● Task goal: Please copy each line of the listing below in which the word "none" appears.

Supplied data Start Marker

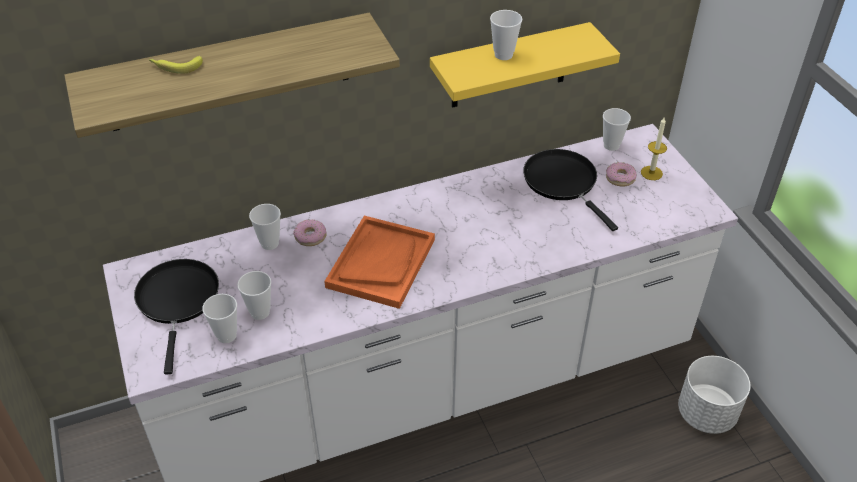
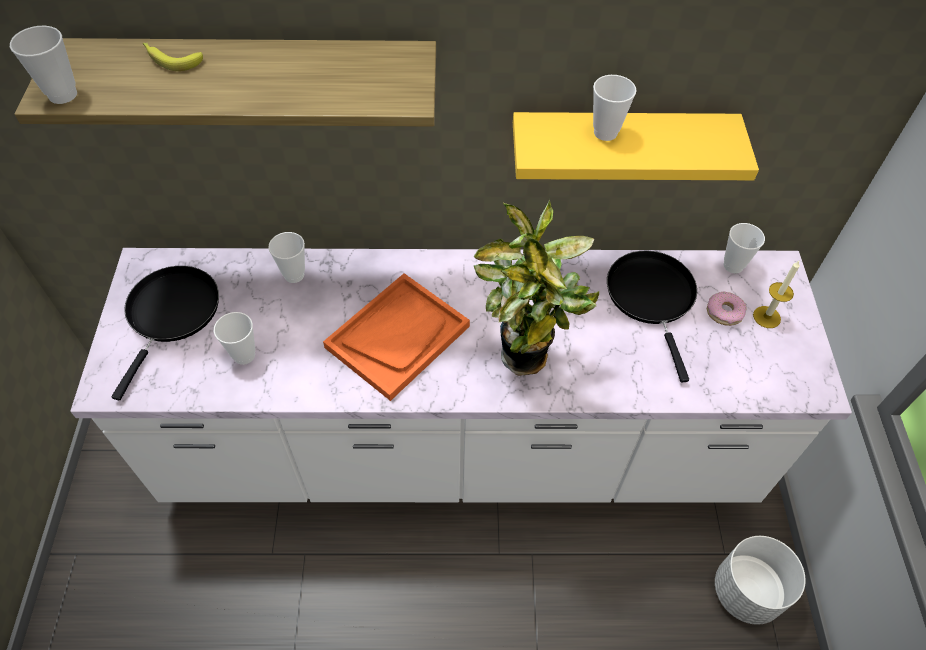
camera: 20 degrees right, 10 degrees up
(226, 335) = (198, 372): cup -> cup (63, 95)
(310, 236) = (339, 280): donut -> none
(491, 252) = (526, 362): none -> potted plant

Supplied data End Marker

● Task response:
(310, 236) = (339, 280): donut -> none
(491, 252) = (526, 362): none -> potted plant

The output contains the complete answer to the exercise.